Write each entry out once more, please, precisely as shown.

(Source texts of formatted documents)
= = = = = = =
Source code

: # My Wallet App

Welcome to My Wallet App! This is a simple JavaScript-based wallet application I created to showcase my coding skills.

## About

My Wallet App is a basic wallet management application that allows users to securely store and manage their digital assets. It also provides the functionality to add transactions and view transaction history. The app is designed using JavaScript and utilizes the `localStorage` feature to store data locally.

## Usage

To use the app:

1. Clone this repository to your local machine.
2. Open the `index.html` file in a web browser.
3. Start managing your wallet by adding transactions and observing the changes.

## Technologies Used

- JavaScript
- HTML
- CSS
= = = = = = =
* [Solved problem]:
Source code

: # My Wallet App

Welcome to My Wallet App! This is a simple JavaScript-based wallet application I created to showcase my coding skills.

## About

My Wallet App is a basic wallet management application that allows users to securely store and manage their digital assets. It also provides the functionality to add transactions and view transaction history. The app is designed using JavaScript and utilizes the `localStorage` feature to store data locally.

## Usage

To use the app:

1. Clone this repository to your local machine.
2. Open the `index.html` file in a web browser.
3. Start managing your wallet by adding transactions and observing the changes.

## Technologies Used

- JavaScript
- HTML
- CSS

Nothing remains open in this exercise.